CRITICAL ACCOUNTING ESTIMATES, JUDGEMENTS AND POLICIES
The
preparation of financial statements in conformity with approved
accounting standards requires the use of certain critical accounting
estimates. It also requires management to exercise its judgement
in the process of applying the Company's accounting policies. The
areas involving a higher degree of judgement or complexity, or areas
where assumptions and estimates are significant to the financial
statements are; provision for income tax and provision for post
employment benefits.
The
Company recognises provision for income tax based on best current
estimates.
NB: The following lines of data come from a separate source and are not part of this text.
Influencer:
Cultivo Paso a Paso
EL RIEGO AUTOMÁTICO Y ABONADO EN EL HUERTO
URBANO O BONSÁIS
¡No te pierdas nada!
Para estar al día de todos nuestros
However, where the final tax outcome is different from
the amounts that were initially recorded, such differences will
impact the income tax provision in the period in which such determination
is made.
Significant
estimates relating to post employment benefits are disclosed in
note 8.
Estimates
and judgements are continually evaluated and are based on historical
experience and other factors, including expectations of future events
that are believed to be reasonable under the circumstances.
Management
believes that the change in outcome of estimates would not have
a material effect on the amounts disclosed in the financial statements.
No
critical judgement has been used in applying the accounting policies.